● Problem to work on
Put every line of the data below into a JSON list of strings, one string per line, with blank lines left out. Leave the pictures out of the answer.

(Data excerpts)
'''

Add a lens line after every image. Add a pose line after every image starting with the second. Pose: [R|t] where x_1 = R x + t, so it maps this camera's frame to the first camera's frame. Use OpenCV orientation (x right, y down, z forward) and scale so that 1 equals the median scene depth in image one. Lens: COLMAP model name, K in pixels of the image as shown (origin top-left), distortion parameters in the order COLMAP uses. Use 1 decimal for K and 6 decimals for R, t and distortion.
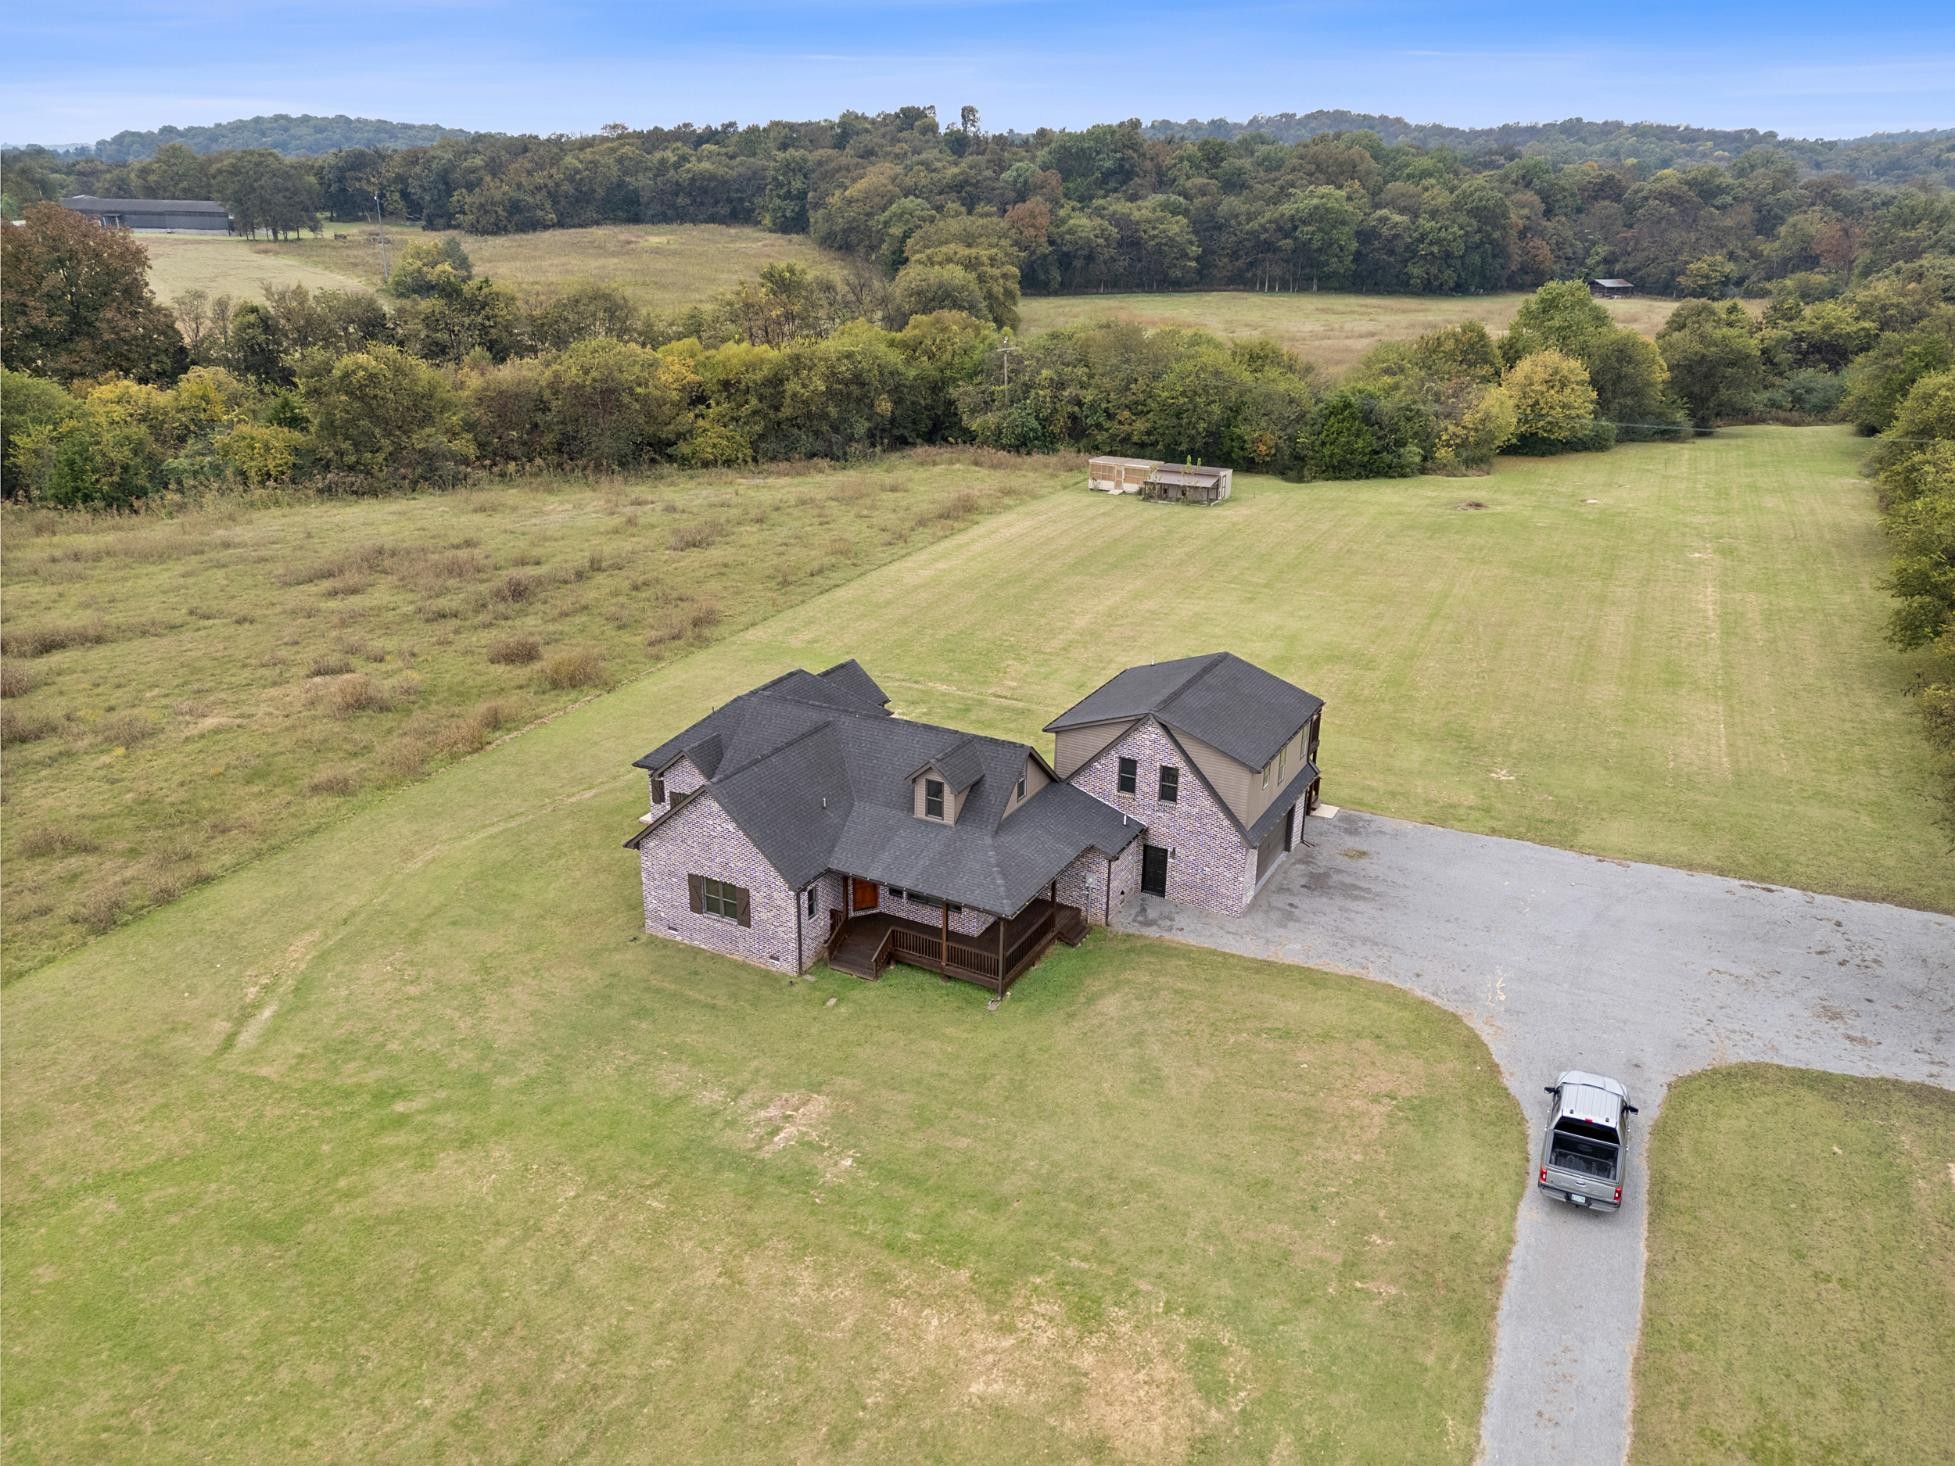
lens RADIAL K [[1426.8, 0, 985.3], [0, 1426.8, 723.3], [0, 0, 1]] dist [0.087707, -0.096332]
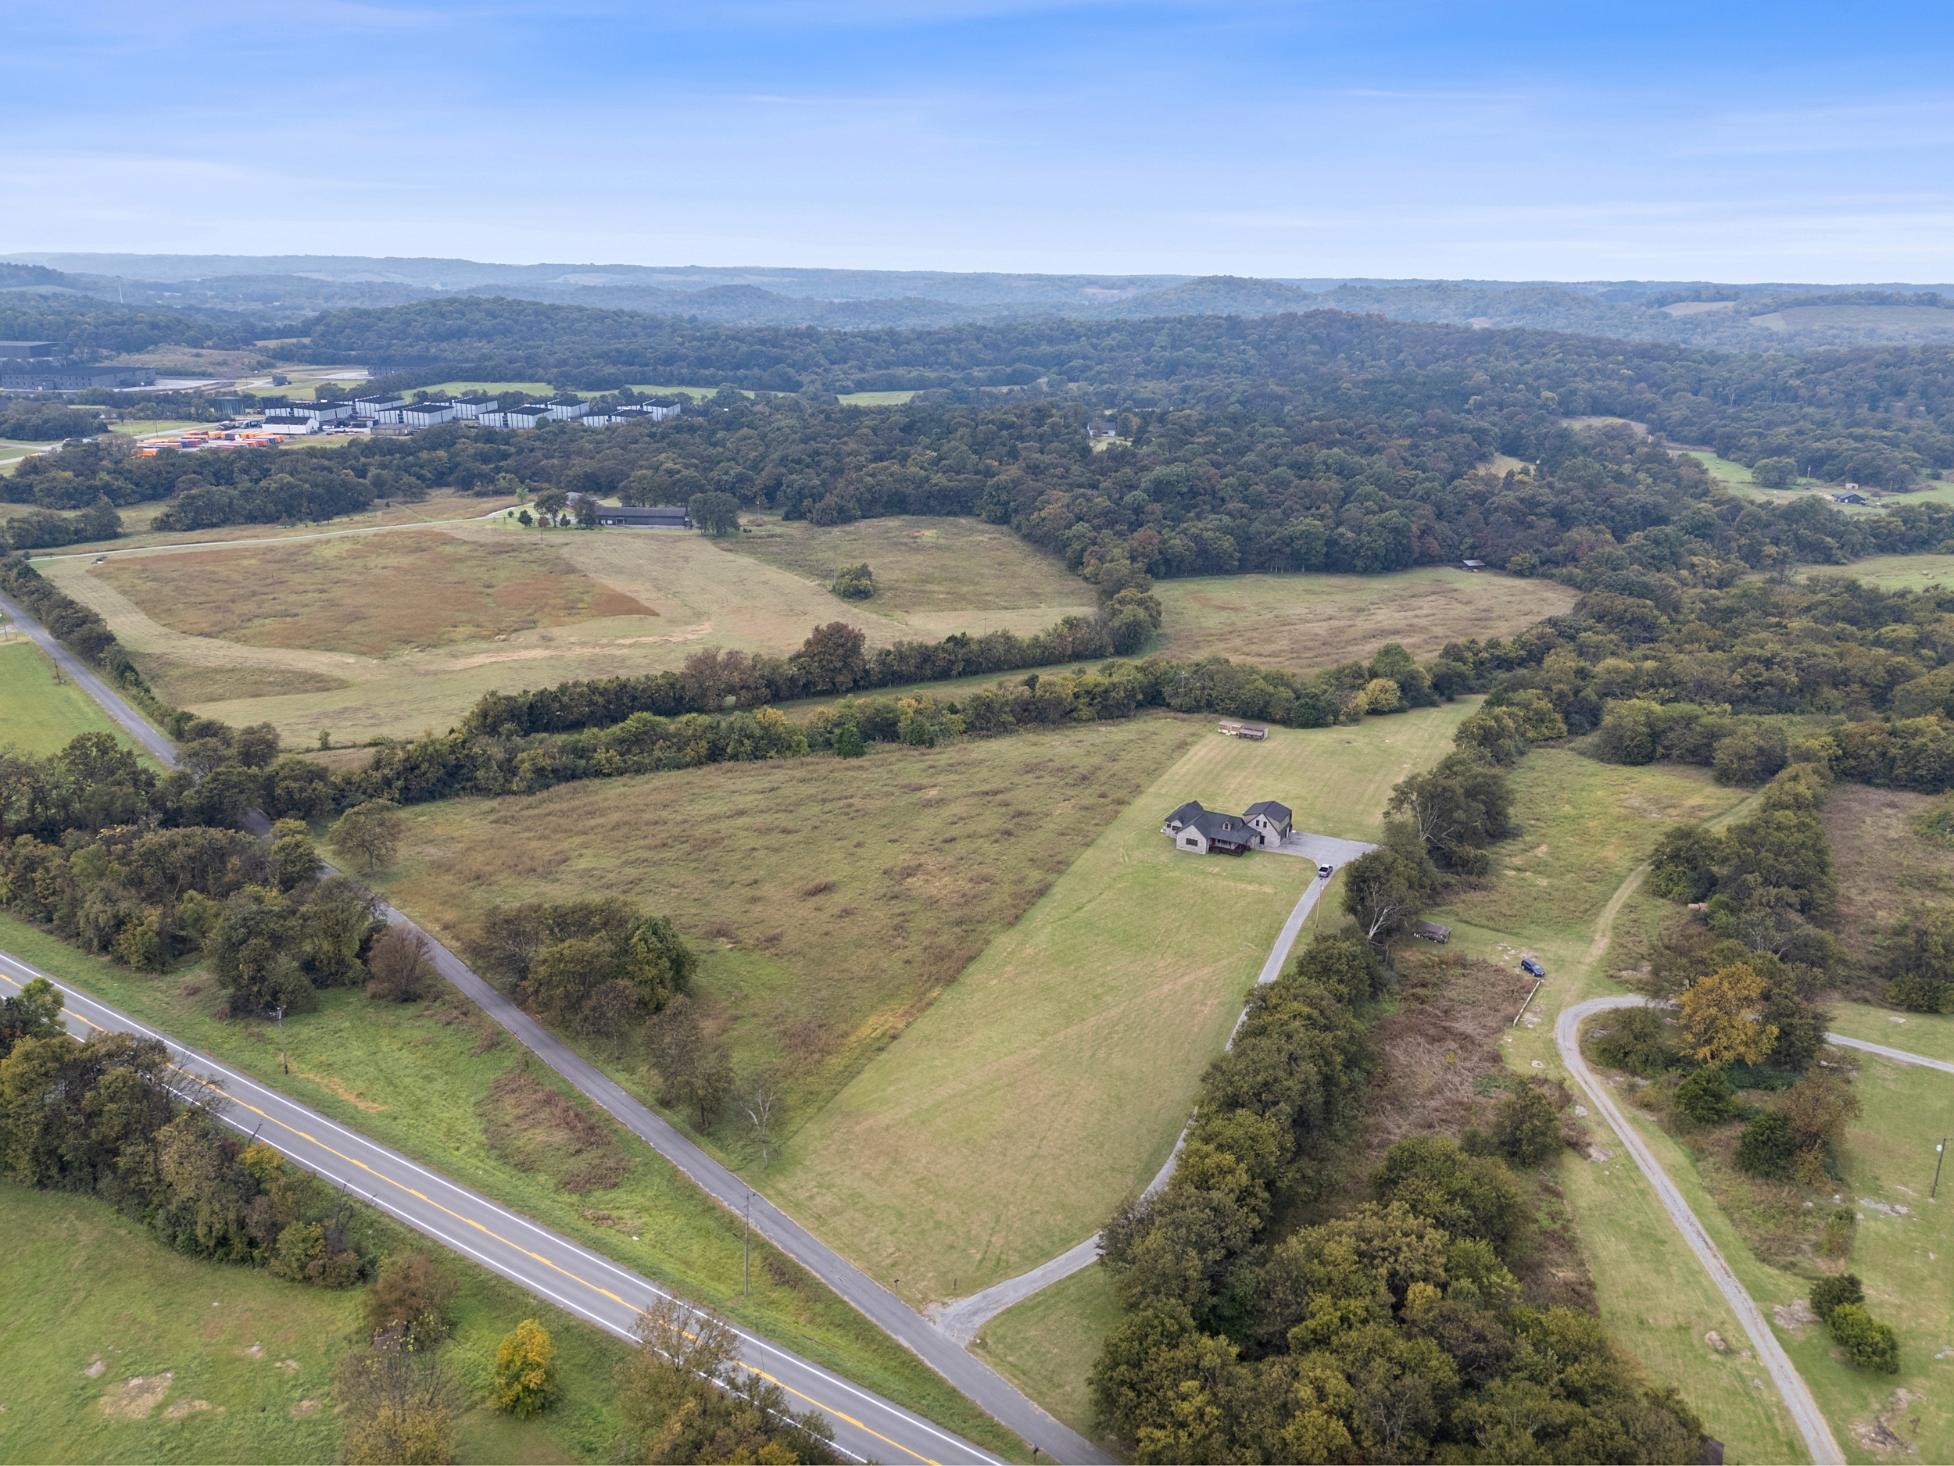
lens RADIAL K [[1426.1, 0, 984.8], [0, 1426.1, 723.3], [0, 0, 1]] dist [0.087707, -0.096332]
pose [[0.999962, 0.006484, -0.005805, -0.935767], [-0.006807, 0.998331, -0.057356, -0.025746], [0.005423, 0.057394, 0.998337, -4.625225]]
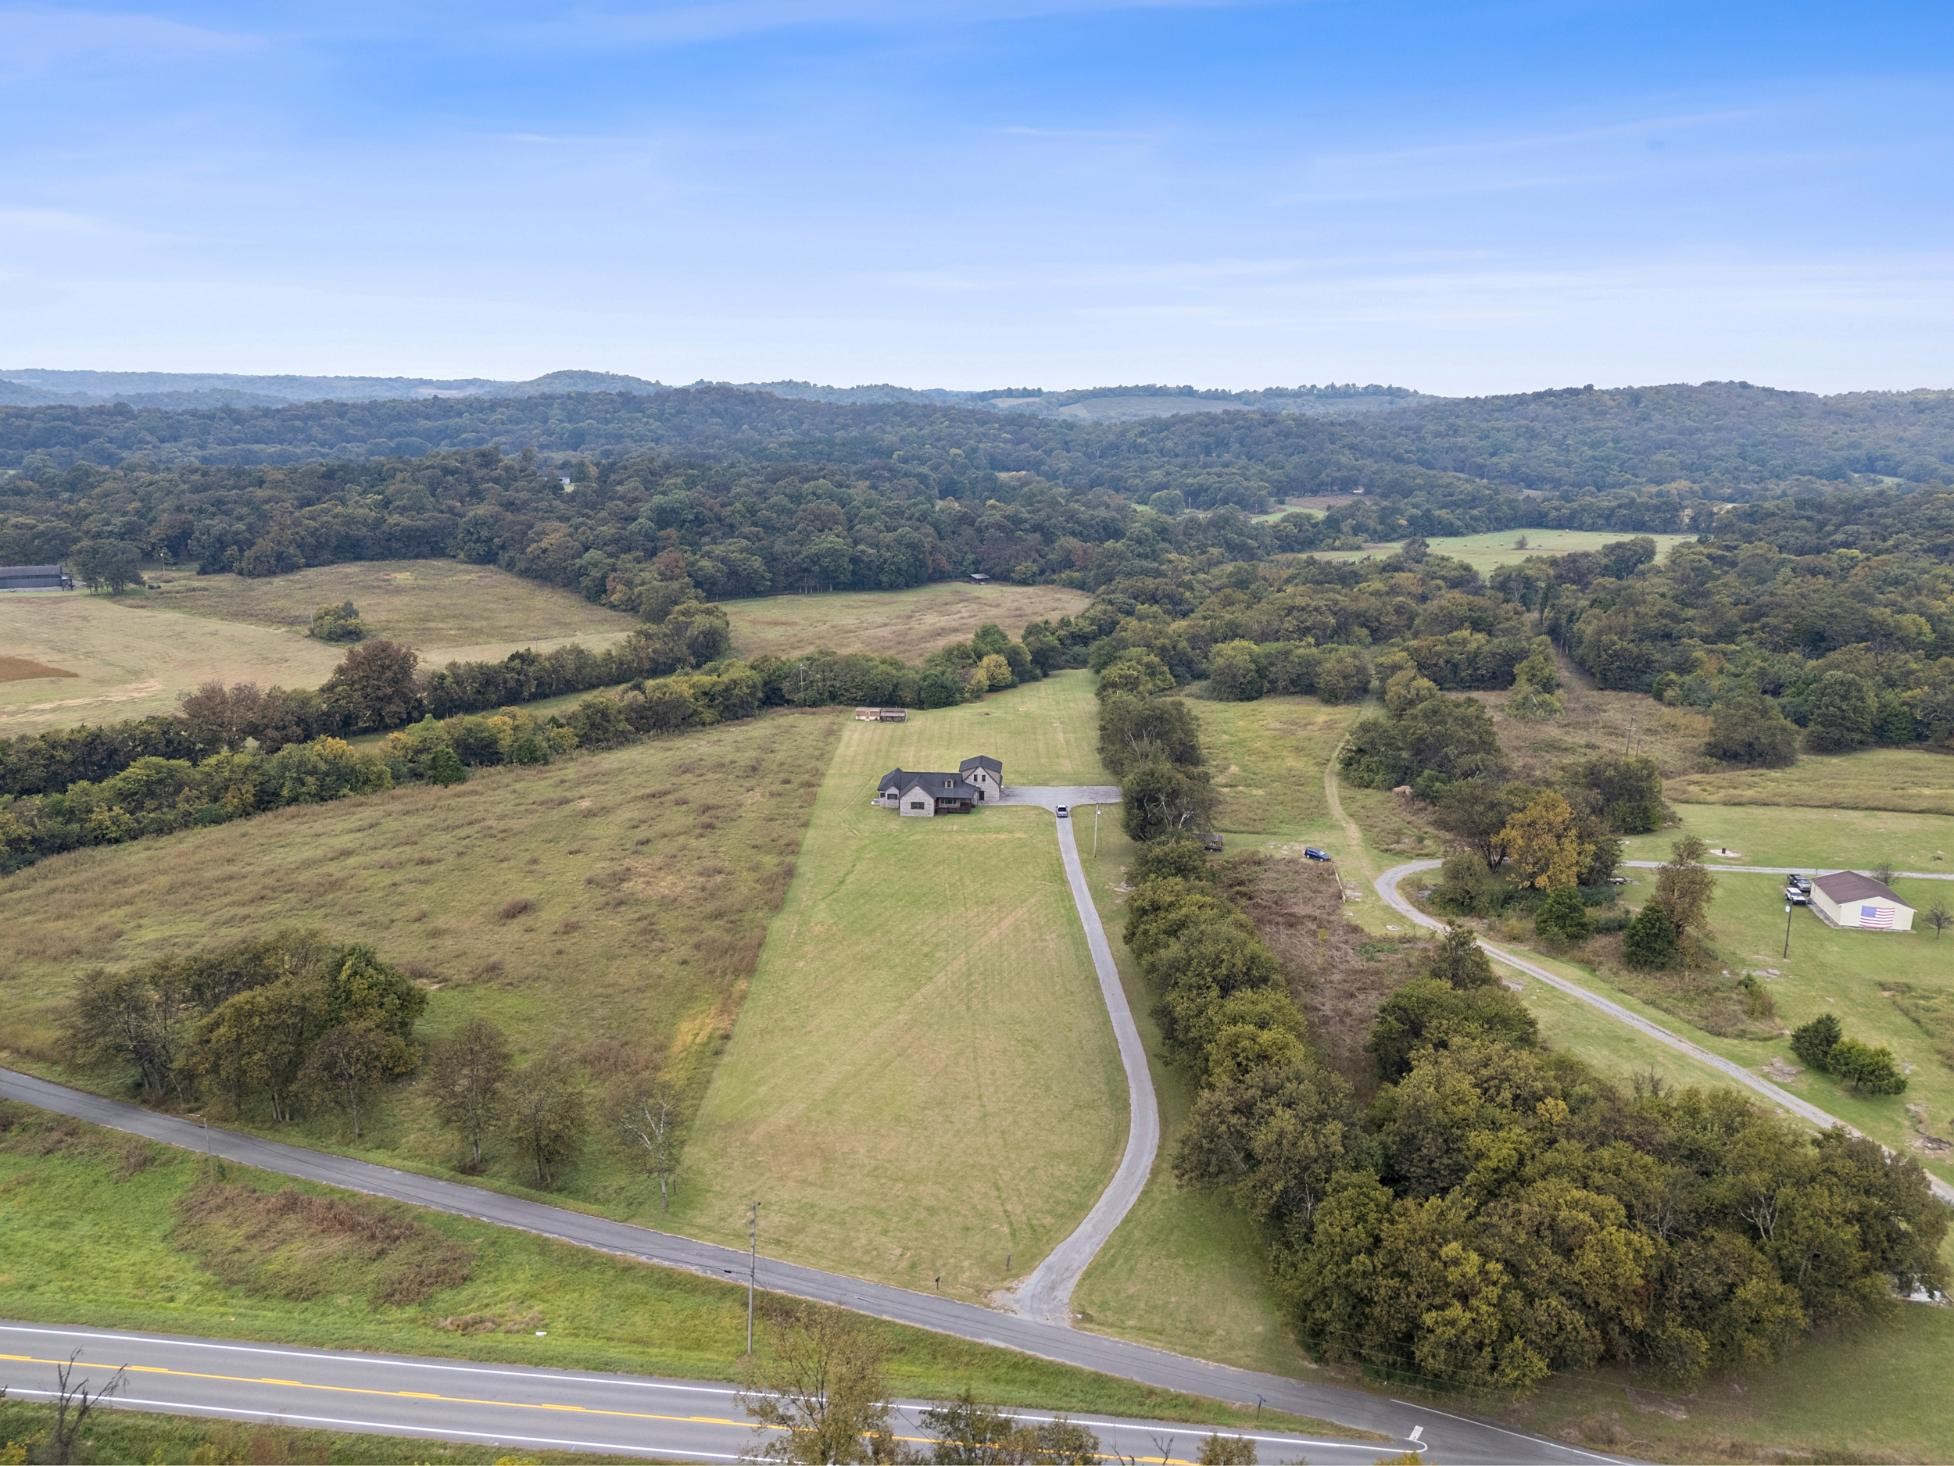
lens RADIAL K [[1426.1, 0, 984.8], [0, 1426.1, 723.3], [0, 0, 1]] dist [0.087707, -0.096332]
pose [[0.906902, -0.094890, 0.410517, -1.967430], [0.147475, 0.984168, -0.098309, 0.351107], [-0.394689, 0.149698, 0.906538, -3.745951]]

'''

● Answer for this exercise
[
  "Add a lens line after every image. Add a pose line after every image starting with the second. Pose: [R|t] where x_1 = R x + t, so it maps this camera's frame to the first camera's frame. Use OpenCV orientation (x right, y down, z forward) and scale so that 1 equals the median scene depth in image one. Lens: COLMAP model name, K in pixels of the image as shown (origin top-left), distortion parameters in the order COLMAP uses. Use 1 decimal for K and 6 decimals for R, t and distortion.",
  "lens RADIAL K [[1426.8, 0, 985.3], [0, 1426.8, 723.3], [0, 0, 1]] dist [0.087707, -0.096332]",
  "lens RADIAL K [[1426.1, 0, 984.8], [0, 1426.1, 723.3], [0, 0, 1]] dist [0.087707, -0.096332]",
  "pose [[0.999962, 0.006484, -0.005805, -0.935767], [-0.006807, 0.998331, -0.057356, -0.025746], [0.005423, 0.057394, 0.998337, -4.625225]]",
  "lens RADIAL K [[1426.1, 0, 984.8], [0, 1426.1, 723.3], [0, 0, 1]] dist [0.087707, -0.096332]",
  "pose [[0.906902, -0.094890, 0.410517, -1.967430], [0.147475, 0.984168, -0.098309, 0.351107], [-0.394689, 0.149698, 0.906538, -3.745951]]"
]